Records provided Start Marker

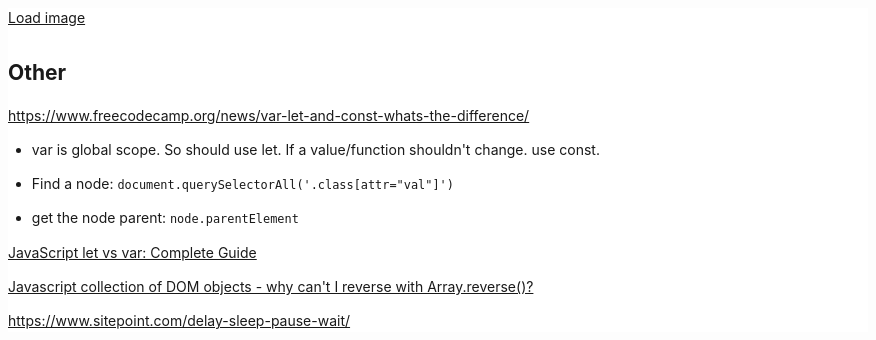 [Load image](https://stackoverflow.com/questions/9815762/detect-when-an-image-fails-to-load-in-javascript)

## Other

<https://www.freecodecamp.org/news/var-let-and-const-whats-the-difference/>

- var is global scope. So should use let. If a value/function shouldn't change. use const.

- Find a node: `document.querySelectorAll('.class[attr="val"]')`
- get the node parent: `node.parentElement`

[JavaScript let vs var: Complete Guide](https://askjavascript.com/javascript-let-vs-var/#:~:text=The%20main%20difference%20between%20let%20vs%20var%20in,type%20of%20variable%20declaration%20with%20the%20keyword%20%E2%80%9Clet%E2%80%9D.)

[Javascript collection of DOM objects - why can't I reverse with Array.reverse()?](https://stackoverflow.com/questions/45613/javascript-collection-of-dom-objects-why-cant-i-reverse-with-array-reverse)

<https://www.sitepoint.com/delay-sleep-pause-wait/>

Records provided End Marker
Records provided Start Marker

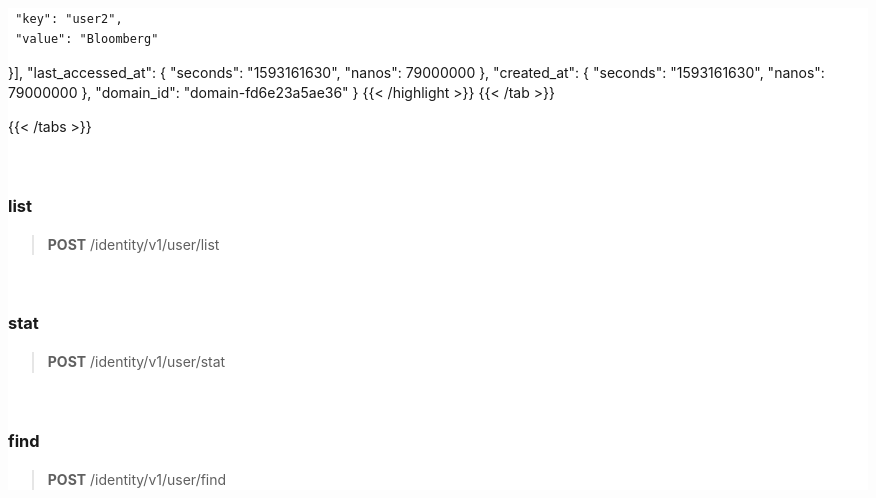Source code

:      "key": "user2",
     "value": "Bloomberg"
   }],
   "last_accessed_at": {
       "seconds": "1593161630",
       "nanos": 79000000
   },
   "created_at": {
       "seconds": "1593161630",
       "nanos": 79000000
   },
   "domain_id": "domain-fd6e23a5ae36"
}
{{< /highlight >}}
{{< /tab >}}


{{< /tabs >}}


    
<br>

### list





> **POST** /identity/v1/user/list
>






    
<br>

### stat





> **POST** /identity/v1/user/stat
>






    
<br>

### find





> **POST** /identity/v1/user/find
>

Records provided End Marker

Task to carry out —
Filter the lines above, keeping and copying those that contain "value".

Solution for this task —
- var is global scope. So should use let. If a value/function shouldn't change. use const.
     "value": "Bloomberg"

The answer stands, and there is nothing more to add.